» Okuma Metni:
----

Bu işlemlerden sonra İstanbul’da karargah dışında bulunan Orgeneral Abidin Ünal ve beraberindeki Muharip Hava Kuvveti Komutanı Korgeneral Mehmet Şanver illegal çete mensubu terörist hainler (FETÖ) tarafından gözaltına alınmıştır. Bilahare Sayın Başbakan ve Milli Savunma Bakanı’nın bilgisi ve direktifleri doğrultusunda planlamalar yapılmış, öncelikle illegal kalkışlara reaksiyon olarak, değişik meydanlardan F-16 alarm reaksiyon uçakları kaldırılarak havadaki uçaklar inişe zorlanmış; talimatlara uymamaları durumunda vurulacağı bildirilmiştir.”

F-4’ler pisti bombaladı

“Müteakiben uçakların kalkış yapmalarını engellemek amacıyla meydan üzerinde baskı kurulmuş, Akıncı meydanındaki uçuş pistleri F-4 uçakları ile bombalanarak kapatılmıştır. Ayrıca aynı meydandan kalkış yapmak isteyen helikopterler taciz ateşiyle engellenerek, Akıncı meydanı kontrol altına alınmıştır. Tüm bunlara ilave olarak illegal çete mensubu terörist hainlerin (FETÖ) teslim olmalarını sağlamak maksadıyla, üs içindeki bazı noktalar bomba ile vurularak baskı devam ettirilmiş ve eylemin kırılması sağlanmıştır.

----

Sayfadan çıkarılan metin verileri:
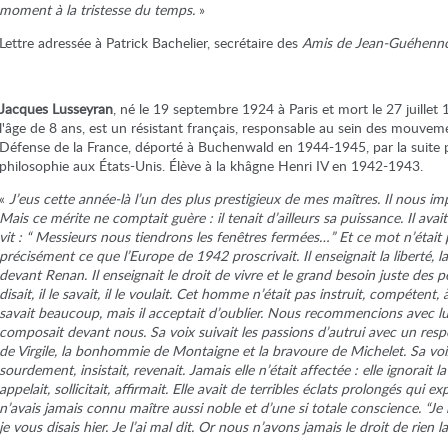
moment à la tristesse du temps.
»
Lettre adressée à Patrick Bachelier, secrétaire des
Amis de Jean-Guéhenn
Jacques Lusseyran
, né le 19 septembre 1924 à Paris et mort le 27 juillet
l'âge de 8 ans, est un résistant français, responsable au sein des mouveme
Défense de la France, déporté à Buchenwald en 1944-1945, par la suite pr
philosophie aux États-Unis. Élève à la khâgne Henri IV en 1942-1943.
«
J’eus cette année-là l’un des plus prestigieux de mes maîtres. Il nous impos
Mais ce mérite ne comptait guère : il tenait d’ailleurs sa puissance. Il av
vit : “ Messieurs nous tiendrons les fenêtres fermées…” Et ce mot n’était 
précisément ce que l’Europe de 1942 proscrivait. Il enseignait la liberté, la
devant Renan. Il enseignait le droit de vivre et le grand besoin juste des 
disait, il le savait, il le voulait. Cet homme n’était pas instruit, compétent, 
savait beaucoup, mais il acceptait d’oublier. Nous recommencions avec lui to
composait devant nous. Sa voix suivait les passions d’autrui avec un respe
de Virgile, la bonhommie de Montaigne et la bravoure de Michelet. Sa voix é
sourdement, insistait, revenait. Jamais elle n’était affectée : elle ignorait la
appelait, sollicitait, affirmait. Elle avait de terribles éclats prolongés qui ex
n’avais jamais connu maître aussi noble et d’une si totale conscience. “Je
je vous disais hier. Je l’ai mal dit. Or nous n’avons jamais le droit de rien l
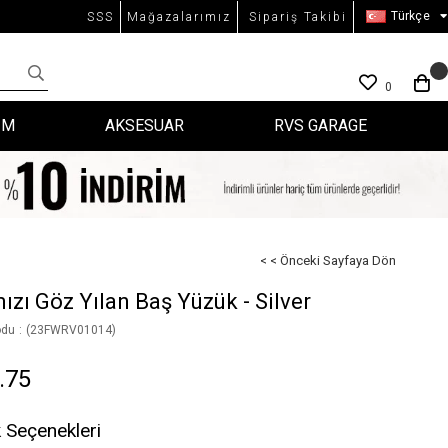
Türkçe
SSS
Mağazalarımız
Sipariş Takibi
0
İM
AKSESUAR
RVS GARAGE
< < Önceki Sayfaya Dön
ızı Göz Yılan Baş Yüzük - Silver
odu
(23FWRV01014)
.75
 Seçenekleri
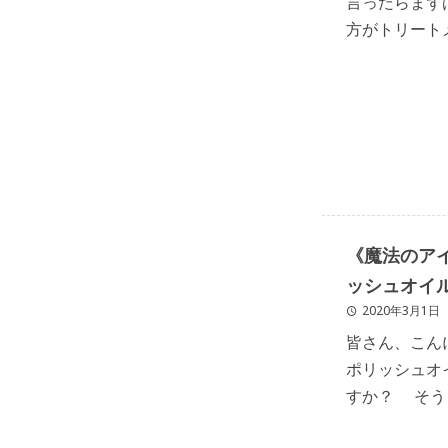
言ったらまず
方がトリート
しょうか？ 
いの時間！ & [
《魔法のア
ッシュオイ
2020年3月1日
皆さん、こん
ポリッシュオ
すか？ そう
ていたらほと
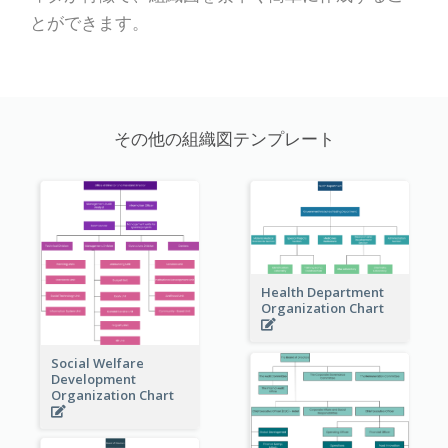
とができます。
その他の組織図テンプレート
Health Department
Organization Chart
Social Welfare
Development
Organization Chart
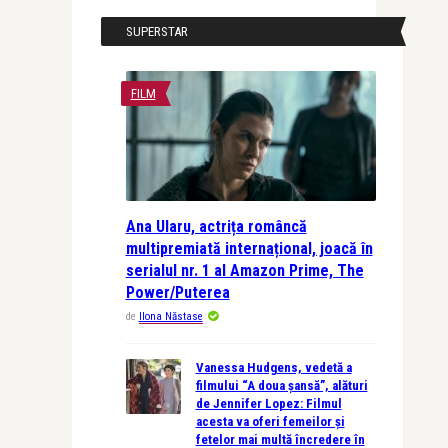
SUPERSTAR
FILM
Ana Ularu, actrița româncă
multipremiată internațional, joacă în
serialul nr. 1 al Amazon Prime, The
Power/Puterea
de
Ilona Năstase
Vanessa Hudgens, vedetă a
filmului “A doua șansă”, alături
de Jennifer Lopez: Filmul
acesta va oferi femeilor și
fetelor mai multă încredere în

----

» Etkinlik 1:
Lütfen okuma metninde adıyla ya da makamıyla tek tek anılan bütün kişileri sıralayın.
» Etkinlik 2:
Okuma metninin son cümlesinden sonra gelebilecek birkaç cümle yazarak metni sürdürün.

» Yanıt Alanı 1:
- Orgeneral Abidin Ünal
- Muharip Hava Kuvveti Komutanı Korgeneral Mehmet Şanver
- Başbakan
- Milli Savunma Bakanı

» Yanıt Alanı 2:
Bu zilleti ve rezaleti, Türkiye Cumhuriyeti Devletine, mazisi şan ve şerefle dolu Türk Silahlı Kuvvetleri’ne ve asil milletimize yaşatan alçaklar en ağır şekilde cezalandırılacaklardır. Türk Silahlı Kuvvetleri en genç erinden en yüksek rütbeli general/amiraline kadar tüm personeliyle demokratik hukuk sistemi içerisinde devletimizin ve yüce milletimizin emrinde, görevinin başındadır. Kamuoyuna saygı ile duyurulur.”

Çok tartışılan ifade

Darbenin bir numaralı ismi olduğu gerekçesiyle tutuklanan Orgeneral Akın Öztürk ise ifadesinde şunları anlatmıştı:

“...Düğün sahibi Mehmet Şanver’i aradım. Tebrik ettim. Bir süre sonra o da beni tekrar geri aradı. Uçakların alçak uçuş yaptığını, ne olduğunu sordu. Televizyonda alt yazı geçtiğini söyledi. Ben de televizyonda gelişmeleri izliyordum. Hava Kuvvetleri Komutanı da bu düğünde idi. Beni aradı ve uçakların Ankara’da alçak geçiş yaptığını, bu duruma müdahale et dedi. Ben de bunun üzerine üs komutanlığına telefon ettim. Görüştüğüm kişi üs komutanı ve misafir olarak orada bulunan Kubilay Selçuk’tu. Genelkurmay Başkanı’nın üste olduğunu söyledi. Ben de hemen yanına gittim. Ben yaklaşık 5 dakika içerisinde Genelkurmay Başkanı’nın yanına gittim. Bir oda içerisinde Genelkurmay Başkanı Hulusi Akar, Tümgeneral Kubilay Selçuk ve Tuğgeneral Mehmet Dişli ile birlikte çay içiyordu. Bana, ‘bunlar bu işi yaptılar, bunlarla konuş ikna et’ dedi. Ben onlarla konuşmaya başladım.”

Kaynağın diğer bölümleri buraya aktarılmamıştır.